--- ASSIGNED TASK ---
Could you copy, exactly as written, every line from the first line of the records through the one containing "elle était apeurée"?
(RECORDS FOR THIS EXERCISE)
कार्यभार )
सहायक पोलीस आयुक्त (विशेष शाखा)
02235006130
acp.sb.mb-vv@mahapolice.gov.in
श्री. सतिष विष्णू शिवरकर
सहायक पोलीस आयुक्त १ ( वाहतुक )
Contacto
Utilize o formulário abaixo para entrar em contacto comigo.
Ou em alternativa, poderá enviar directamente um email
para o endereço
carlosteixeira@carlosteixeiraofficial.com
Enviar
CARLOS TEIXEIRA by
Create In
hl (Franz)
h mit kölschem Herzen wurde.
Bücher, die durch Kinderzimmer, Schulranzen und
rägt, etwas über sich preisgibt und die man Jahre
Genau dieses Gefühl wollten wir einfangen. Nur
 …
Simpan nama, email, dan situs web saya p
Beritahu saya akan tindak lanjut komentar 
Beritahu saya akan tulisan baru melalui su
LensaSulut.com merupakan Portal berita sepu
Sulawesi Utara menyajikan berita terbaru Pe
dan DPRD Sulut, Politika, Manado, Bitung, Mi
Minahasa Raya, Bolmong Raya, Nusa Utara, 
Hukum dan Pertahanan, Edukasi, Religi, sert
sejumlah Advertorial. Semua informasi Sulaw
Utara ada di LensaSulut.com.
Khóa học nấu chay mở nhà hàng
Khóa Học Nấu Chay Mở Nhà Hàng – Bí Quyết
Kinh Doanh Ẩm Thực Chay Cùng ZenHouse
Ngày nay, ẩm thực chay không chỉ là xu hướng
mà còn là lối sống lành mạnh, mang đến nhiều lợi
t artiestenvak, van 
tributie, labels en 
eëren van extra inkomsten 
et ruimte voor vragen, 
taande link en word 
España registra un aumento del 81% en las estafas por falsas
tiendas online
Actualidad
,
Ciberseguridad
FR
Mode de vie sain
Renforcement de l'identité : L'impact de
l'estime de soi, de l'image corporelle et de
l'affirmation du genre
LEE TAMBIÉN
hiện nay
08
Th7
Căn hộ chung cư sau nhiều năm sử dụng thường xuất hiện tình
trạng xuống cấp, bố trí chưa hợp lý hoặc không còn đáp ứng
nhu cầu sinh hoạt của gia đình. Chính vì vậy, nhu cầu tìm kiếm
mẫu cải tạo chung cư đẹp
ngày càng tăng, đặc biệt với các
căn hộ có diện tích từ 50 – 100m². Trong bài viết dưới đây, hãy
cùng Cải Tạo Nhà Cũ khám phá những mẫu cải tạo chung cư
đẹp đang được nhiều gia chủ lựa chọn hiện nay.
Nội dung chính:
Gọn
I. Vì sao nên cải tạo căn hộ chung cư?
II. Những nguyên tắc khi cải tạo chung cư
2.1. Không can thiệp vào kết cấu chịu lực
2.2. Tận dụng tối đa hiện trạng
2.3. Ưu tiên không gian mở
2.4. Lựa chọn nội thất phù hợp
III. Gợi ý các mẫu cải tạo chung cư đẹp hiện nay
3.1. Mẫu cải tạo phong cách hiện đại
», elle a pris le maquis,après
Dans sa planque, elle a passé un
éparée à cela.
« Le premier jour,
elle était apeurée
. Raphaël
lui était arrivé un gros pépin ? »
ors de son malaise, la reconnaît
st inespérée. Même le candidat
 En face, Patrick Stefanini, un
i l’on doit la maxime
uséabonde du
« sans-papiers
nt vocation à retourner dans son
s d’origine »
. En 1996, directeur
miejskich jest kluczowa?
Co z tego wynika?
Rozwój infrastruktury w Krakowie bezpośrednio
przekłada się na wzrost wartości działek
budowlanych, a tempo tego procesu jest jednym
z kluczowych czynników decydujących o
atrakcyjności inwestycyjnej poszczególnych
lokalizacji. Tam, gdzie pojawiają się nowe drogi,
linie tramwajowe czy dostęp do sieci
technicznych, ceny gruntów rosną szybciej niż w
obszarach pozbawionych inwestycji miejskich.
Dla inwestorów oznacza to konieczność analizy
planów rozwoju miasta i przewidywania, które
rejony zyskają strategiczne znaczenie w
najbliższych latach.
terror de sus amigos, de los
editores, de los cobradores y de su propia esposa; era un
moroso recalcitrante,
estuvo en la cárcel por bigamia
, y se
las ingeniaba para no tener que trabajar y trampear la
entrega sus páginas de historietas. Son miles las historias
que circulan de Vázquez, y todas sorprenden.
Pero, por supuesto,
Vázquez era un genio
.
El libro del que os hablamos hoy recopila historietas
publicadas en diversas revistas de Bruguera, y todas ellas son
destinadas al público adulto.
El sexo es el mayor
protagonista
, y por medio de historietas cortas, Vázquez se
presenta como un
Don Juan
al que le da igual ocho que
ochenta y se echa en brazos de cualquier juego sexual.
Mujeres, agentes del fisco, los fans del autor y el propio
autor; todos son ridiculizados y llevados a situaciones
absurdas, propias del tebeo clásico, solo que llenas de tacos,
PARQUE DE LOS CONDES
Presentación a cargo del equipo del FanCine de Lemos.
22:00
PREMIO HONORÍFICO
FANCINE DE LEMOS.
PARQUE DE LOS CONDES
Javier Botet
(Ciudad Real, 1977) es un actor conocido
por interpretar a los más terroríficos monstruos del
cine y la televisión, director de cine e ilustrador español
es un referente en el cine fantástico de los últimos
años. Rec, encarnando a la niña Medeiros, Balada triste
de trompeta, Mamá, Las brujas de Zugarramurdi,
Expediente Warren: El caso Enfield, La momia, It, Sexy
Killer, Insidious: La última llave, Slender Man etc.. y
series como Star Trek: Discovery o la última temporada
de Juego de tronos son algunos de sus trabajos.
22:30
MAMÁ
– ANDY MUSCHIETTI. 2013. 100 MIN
(End RECORDS FOR THIS EXERCISE)
--- RESULT FOR THIS TASK ---
कार्यभार )
सहायक पोलीस आयुक्त (विशेष शाखा)
02235006130
acp.sb.mb-vv@mahapolice.gov.in
श्री. सतिष विष्णू शिवरकर
सहायक पोलीस आयुक्त १ ( वाहतुक )
Contacto
Utilize o formulário abaixo para entrar em contacto comigo.
Ou em alternativa, poderá enviar directamente um email
para o endereço
carlosteixeira@carlosteixeiraofficial.com
Enviar
CARLOS TEIXEIRA by
Create In
hl (Franz)
h mit kölschem Herzen wurde.
Bücher, die durch Kinderzimmer, Schulranzen und
rägt, etwas über sich preisgibt und die man Jahre
Genau dieses Gefühl wollten wir einfangen. Nur
 …
Simpan nama, email, dan situs web saya p
Beritahu saya akan tindak lanjut komentar 
Beritahu saya akan tulisan baru melalui su
LensaSulut.com merupakan Portal berita sepu
Sulawesi Utara menyajikan berita terbaru Pe
dan DPRD Sulut, Politika, Manado, Bitung, Mi
Minahasa Raya, Bolmong Raya, Nusa Utara, 
Hukum dan Pertahanan, Edukasi, Religi, sert
sejumlah Advertorial. Semua informasi Sulaw
Utara ada di LensaSulut.com.
Khóa học nấu chay mở nhà hàng
Khóa Học Nấu Chay Mở Nhà Hàng – Bí Quyết
Kinh Doanh Ẩm Thực Chay Cùng ZenHouse
Ngày nay, ẩm thực chay không chỉ là xu hướng
mà còn là lối sống lành mạnh, mang đến nhiều lợi
t artiestenvak, van 
tributie, labels en 
eëren van extra inkomsten 
et ruimte voor vragen, 
taande link en word 
España registra un aumento del 81% en las estafas por falsas
tiendas online
Actualidad
,
Ciberseguridad
FR
Mode de vie sain
Renforcement de l'identité : L'impact de
l'estime de soi, de l'image corporelle et de
l'affirmation du genre
LEE TAMBIÉN
hiện nay
08
Th7
Căn hộ chung cư sau nhiều năm sử dụng thường xuất hiện tình
trạng xuống cấp, bố trí chưa hợp lý hoặc không còn đáp ứng
nhu cầu sinh hoạt của gia đình. Chính vì vậy, nhu cầu tìm kiếm
mẫu cải tạo chung cư đẹp
ngày càng tăng, đặc biệt với các
căn hộ có diện tích từ 50 – 100m². Trong bài viết dưới đây, hãy
cùng Cải Tạo Nhà Cũ khám phá những mẫu cải tạo chung cư
đẹp đang được nhiều gia chủ lựa chọn hiện nay.
Nội dung chính:
Gọn
I. Vì sao nên cải tạo căn hộ chung cư?
II. Những nguyên tắc khi cải tạo chung cư
2.1. Không can thiệp vào kết cấu chịu lực
2.2. Tận dụng tối đa hiện trạng
2.3. Ưu tiên không gian mở
2.4. Lựa chọn nội thất phù hợp
III. Gợi ý các mẫu cải tạo chung cư đẹp hiện nay
3.1. Mẫu cải tạo phong cách hiện đại
», elle a pris le maquis,après
Dans sa planque, elle a passé un
éparée à cela.
« Le premier jour,
elle était apeurée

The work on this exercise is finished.